This invention relates generally to oleochemical raw materials and, more particularly, to a new process for the homogeneously chemical oligomerization of unsaturated fatty compounds with olefins.
The derivatization of renewable raw materials, more particularly fats and oils, leads to economically and industrially interesting products such as, for example, plasticizers, lubricants and the like. In this connection, the use of homogeneously soluble transition metal compounds as catalysts has proved successful because high selectivities can be obtained with such catalysts, even under mild reaction conditions.

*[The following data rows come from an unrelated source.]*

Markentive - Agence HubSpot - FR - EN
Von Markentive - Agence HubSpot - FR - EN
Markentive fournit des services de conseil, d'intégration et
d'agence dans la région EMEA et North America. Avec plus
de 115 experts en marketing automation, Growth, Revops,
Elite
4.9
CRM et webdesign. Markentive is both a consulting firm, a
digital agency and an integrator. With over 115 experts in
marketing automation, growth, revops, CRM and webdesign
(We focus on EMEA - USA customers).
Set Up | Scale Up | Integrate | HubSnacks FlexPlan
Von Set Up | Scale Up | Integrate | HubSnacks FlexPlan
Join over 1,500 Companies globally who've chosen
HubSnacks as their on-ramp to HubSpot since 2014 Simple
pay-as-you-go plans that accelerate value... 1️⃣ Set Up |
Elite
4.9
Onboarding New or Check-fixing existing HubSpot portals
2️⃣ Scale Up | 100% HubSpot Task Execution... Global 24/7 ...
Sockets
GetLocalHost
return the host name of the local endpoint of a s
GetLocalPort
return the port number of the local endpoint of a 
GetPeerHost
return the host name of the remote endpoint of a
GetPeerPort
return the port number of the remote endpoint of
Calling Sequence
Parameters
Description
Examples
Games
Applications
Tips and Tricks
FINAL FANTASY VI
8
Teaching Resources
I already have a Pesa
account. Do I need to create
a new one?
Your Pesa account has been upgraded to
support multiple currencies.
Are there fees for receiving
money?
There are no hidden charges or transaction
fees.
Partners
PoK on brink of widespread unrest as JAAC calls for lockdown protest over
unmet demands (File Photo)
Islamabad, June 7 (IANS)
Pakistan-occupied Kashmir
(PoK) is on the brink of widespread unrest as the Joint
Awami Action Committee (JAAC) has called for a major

Interesting products include internally alkyl-branched fatty acid derivatives whose outstanding physical properties (for example low melting point, high chemical stability, low viscosity) make them potentially suitable for a number of applications [cf. S. Gronowitz et al. Lipids, 28,889 (1993) or D. V. Kinsman in: Fatty Acids in Industry (eds. R. W. Johnson, E. Fritz), Marcel Dekker, Inc., New York, 1989, p. 233]. Branched fatty acid derivatives may therefore be regarded as sought-after raw materials, for example for the lubricant or cosmetics industry. Where the derivatives are readily biodegradable, they could be used above all as “lost” lubricating oils.
On an industrial scale, branched fatty derivatives accumulate in particular in the Guerbet reaction in which fatty alcohols are dimerized at elevated temperatures in the presence of alkalis to form 2-alkyl-branched alcohols. Another method of producing branched fatty compounds is the dimerization of unsaturated fatty acids where complex mixtures of partly cyclic dimers are obtained in addition to methyl-branched monomer fatty acids. Finally, there is hydrocarboxylation or the Koch reaction in which 2,2-dimethyl-branched fatty compounds are obtained.
Towards the end of the eighties, Behr et al. produced internally alkyl-branched fatty acid derivatives by the rhodium-catalyzed addition of ethene onto linoleic or conjuene fatty acid esters using chloroform or n-hexane as solvent. A corresponding overview can be found in Fat Sci. Technol. 93, 20 (1991) and in EP 0 511 982 B1 (Henkel). The reaction is schematized below: 
Besides single adducts, multiple adducts, i.e. adducts with a molar ratio of linoleic acid derivative to ethene of 1:1 to 1:3, are also consecutively formed at 80 to 100° C. and under pressures of 10 to 30 bar. Rhodium/olefin complexes and, above all, rhodium trichloride trihydrate are recommended as suitable catalysts. The homogeneous rhodium catalyst could not be re recycled without losses of activity.
EP 0 621 257 B1 (IFP) also describes a process for the production of double-branched fatty acid derivatives in which the oligomerization of linoleic acid methyl ester is carried out in chloroform as solvent in the presence of ionic rhodium complexes. EP 0 894 785 A1 and EP 0 976 715 A1 (IFP) both also relate to processes for the co-oligomerization of polyunsaturated fatty compounds with olefins in which nickel complexes are used together with ethyl aluminium chloride.
Although the yields obtained in known processes may be regarded as satisfactory, although still in need of improvement, industrial-scale operation has so far been unsuccessful because reliable, quantitative and industrially simple removal of the valuable, homogeneously dissolved transition metal catalyst from the reaction mixture has not yet been possible, especially since removal by distillation is unworkable on account of the high boiling points of the branched fatty compounds and the limited heat resistance of the catalysts.
Accordingly, the problem addressed by the present invention was to provide an improved process for the production of branched fatty compounds which would be distinguished from the prior art by simple, reliable and quantitative removal of the catalyst for at least equally high yields and selectivities.